WHAT YOU HAVE TO DO - Copy the records word for word, starting at the first line and ending with the line that contains "Where does the", including that line.

Dataset items -
┄┄┄┄┄┄

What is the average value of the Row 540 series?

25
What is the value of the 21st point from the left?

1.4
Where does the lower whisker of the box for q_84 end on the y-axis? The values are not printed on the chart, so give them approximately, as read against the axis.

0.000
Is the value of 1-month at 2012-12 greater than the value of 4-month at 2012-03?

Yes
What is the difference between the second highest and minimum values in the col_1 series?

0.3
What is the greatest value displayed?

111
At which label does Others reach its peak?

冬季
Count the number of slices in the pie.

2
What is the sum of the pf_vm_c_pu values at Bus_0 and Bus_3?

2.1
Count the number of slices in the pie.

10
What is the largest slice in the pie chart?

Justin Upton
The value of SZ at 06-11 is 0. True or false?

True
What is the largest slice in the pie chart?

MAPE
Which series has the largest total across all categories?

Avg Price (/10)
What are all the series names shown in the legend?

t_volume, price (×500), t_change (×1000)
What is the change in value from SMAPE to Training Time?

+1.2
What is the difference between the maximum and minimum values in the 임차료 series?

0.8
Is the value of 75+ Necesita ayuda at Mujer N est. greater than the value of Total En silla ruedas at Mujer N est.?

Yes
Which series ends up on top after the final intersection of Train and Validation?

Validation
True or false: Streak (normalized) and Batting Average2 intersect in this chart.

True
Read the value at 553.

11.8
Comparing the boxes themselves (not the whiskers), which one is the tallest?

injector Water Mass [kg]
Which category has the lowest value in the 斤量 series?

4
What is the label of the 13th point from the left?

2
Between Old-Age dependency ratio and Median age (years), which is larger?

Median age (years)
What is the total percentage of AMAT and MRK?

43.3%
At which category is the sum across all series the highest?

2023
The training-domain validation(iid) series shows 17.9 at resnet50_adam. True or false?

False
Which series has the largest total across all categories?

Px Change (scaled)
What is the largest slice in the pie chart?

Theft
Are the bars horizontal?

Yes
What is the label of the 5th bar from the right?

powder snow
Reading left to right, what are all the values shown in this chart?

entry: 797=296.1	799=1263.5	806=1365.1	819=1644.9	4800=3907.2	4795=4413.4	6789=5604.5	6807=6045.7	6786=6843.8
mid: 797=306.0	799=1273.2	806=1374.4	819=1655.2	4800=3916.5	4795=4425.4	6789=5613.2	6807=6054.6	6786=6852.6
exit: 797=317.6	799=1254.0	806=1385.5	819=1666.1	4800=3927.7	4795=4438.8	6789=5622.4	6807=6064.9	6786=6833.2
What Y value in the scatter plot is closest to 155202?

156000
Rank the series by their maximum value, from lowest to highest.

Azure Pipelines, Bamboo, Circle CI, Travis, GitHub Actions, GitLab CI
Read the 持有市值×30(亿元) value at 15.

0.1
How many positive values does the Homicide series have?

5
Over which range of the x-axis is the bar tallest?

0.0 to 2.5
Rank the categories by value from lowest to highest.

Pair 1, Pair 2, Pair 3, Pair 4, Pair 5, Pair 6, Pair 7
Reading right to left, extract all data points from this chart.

┄┄┄┄┄┄

ANSWER TO THIS EXERCISE -
What is the average value of the Row 540 series?

25
What is the value of the 21st point from the left?

1.4
Where does the lower whisker of the box for q_84 end on the y-axis? The values are not printed on the chart, so give them approximately, as read against the axis.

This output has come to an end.